TAKE BACK CIVIC LIFE FROM THE COMMERCIAL PLATFORMS
Last year, I spent two months quietly lurking on an online discussion board for the town of Middlesex, Vermont, population 1,731. A daily stream of posts written by people using their real names have floated by, at a pace of roughly five to fifteen a day. There were a few dozen posts about candidates for the local school board election, plus a smattering related to other civic functions like the annual town meeting, along with notices about kindergarten registration, upcoming offerings at the local library, historical society notices, transportation planning meetings, health forums and warnings about unsafe road conditions as rural dirt roads thaw out.
A post about the annual all-the-pie-you-can-eat fundraiser at a local church caught my eye, as did an elderly resident asking for help programming their car door opener and someone else needing assistance moving some large items to the town dump. Dozens of posts offered free goods ranging from firewood to beds, unused children's toys to Final Cut Pro editing manuals. Twice, people have reported their dog lost and then found within 24 hours; once, someone reported spotting a lost pair of miniature horses, also returned to their rightful owner within a day.
Of perhaps 250 posts, only two came anywhere close to mentioning national issues—one from someone sharing a news article critical of the power of oil companies, and one being the school board's statement on gun safety. Just once in two months did a post on the Middlesex forum lead to any rancor. That was when someone complained about dogs running loose on a rural road, and the town clerk, who happens to also be the owner of one of said dogs, replied, apologizing and offering a humorous defense of her old basset hound's tendency to act like a puppy at the first sign of spring. When concerned citizen #1 responded back, oddly calling the clerk condescending and self-righteous, a veritable potpourri of her neighbors chimed in defending her good intentions.
All across the state of Vermont, in every town, there is an online forum like this one, run by a local company called Front Porch Forum. Of the roughly 260,000 households in the state, 150,000 belong to a Front Porch Forum connected to where they live. A typical instance, like the Middlesex site where I lurked with the permission of the company's founder, Michael Wood-Lewis, has about 1000 households. People typically spend about 10 minutes a day engaged with the site. It's free to use, but to join you have to verify your home address.

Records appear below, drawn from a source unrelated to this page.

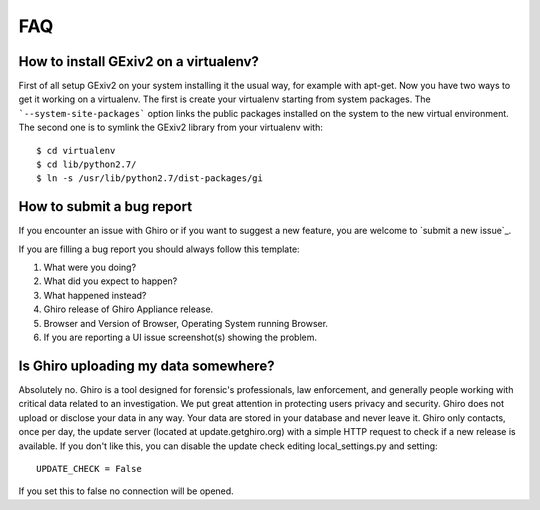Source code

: FAQ
===

How to install GExiv2 on a virtualenv?
--------------------------------------

First of all setup GExiv2 on your system installing it the  usual way, for example with apt-get.
Now you have two ways to get it working on a virtualenv.
The first is create your virtualenv starting from system packages. The ```--system-site-packages```
option links the public packages installed on the system to the new virtual environment.
The second one is to symlink the GExiv2 library from your virtualenv with::

    $ cd virtualenv
    $ cd lib/python2.7/
    $ ln -s /usr/lib/python2.7/dist-packages/gi

How to submit a bug report
--------------------------

If you encounter an issue with Ghiro or if you want to suggest a new feature,
you are welcome to `submit a new issue`_.

If you are filling a bug report you should always follow this template:

#. What were you doing?
#. What did you expect to happen?
#. What happened instead?
#. Ghiro release of Ghiro Appliance release.
#. Browser and Version of Browser, Operating
   System running Browser.
#. If you are reporting a UI issue screenshot(s) showing the problem.

.. _`submit a bug report`: https://github.com/Ghirensics/ghiro/issues/new

Is Ghiro uploading my data somewhere?
-------------------------------------

Absolutely no. Ghiro is a tool designed for forensic's professionals, law enforcement, and
generally people working with critical data related to an investigation.
We put great attention in protecting users privacy and security.
Ghiro does not upload or disclose your data in any way. Your data are stored in your
database and never leave it.
Ghiro only contacts, once per day, the update server (located at update.getghiro.org) with a
simple HTTP request to check if a new release is available. If you don't like this, you
can disable the update check editing local_settings.py and setting::

    UPDATE_CHECK = False

If you set this to false no connection will be opened.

Wood-Lewis has been building Front Porch Forum as an online hub since 2006. Until 2013, it was mainly centered in the neighborhoods of Burlington, the state's largest city, but after Hurricane Irene devastated the state, FPF won some state funding to expand. The storm demonstrated its value in fostering resilient neighborhoods and towns. The site has a full-time staff of close to a dozen, plus lots of part-time community moderators who keep online conversations civil by moderating all posts in advance. FPF is also deliberately designed to make it hard for provocative statements to turn explosive; there is no threading of comments, for example. Ads from public sector agencies, banks, hospitals and the like make up most of FPF's income, along with some local advertising.
In 2017, the Robert Wood Johnson Foundation funded an independent third- party survey of FPF users. Across the board, people reported that using FPF made them more likely to interact with other members of their community, more likely to trust and cooperate with their neighbors, and more likely to participate in civic life. The top reason people gave for visiting the site regularly was, as Wood- Lewis says, "witnessing daily small acts of neighborliness." He adds, "If you experience that, you will have this profound change. Your sense of community and social capital increases."
It's tempting in the current moment to describe Front Porch Forum as the opposite of Facebook, but it might be more useful to see it like an old-fashioned community bank in the age of ethically challenged mega-banks like Citibank and Wells Fargo. The same way we need banks to safely hold our money and help it circulate to create businesses and jobs, we need online digital forums to hold our social identifies and help foster beneficial connections between friends, neighbors and the larger society. The question we face is for whom and on what terms will those forums be built and how should they be maintained. What a platform like Front Porch Forum lets us see is that there are many possible ways to answer that question, and the effects of online public forums do not have to be the ones we are now grappling with thanks to Facebook's focus on growth over every other value.
So I have a simple proposal for Toronto, or any other public government trying to figure out how to strengthen civic life in the digital age, when all the forces of capital seem to be driving us into isolated verticals defined by all the data we willingly and unconsciously share. Take back civic life from the commercial platforms. In the same way that our ancestors built public schools, public libraries, public roads and public parks open to all, creating rules for using those shared services that were fair and respectful of all, let's invest in building local forums like the ones thriving in Vermont. The Internet can indeed be a force for public good, but only if we design it to do so.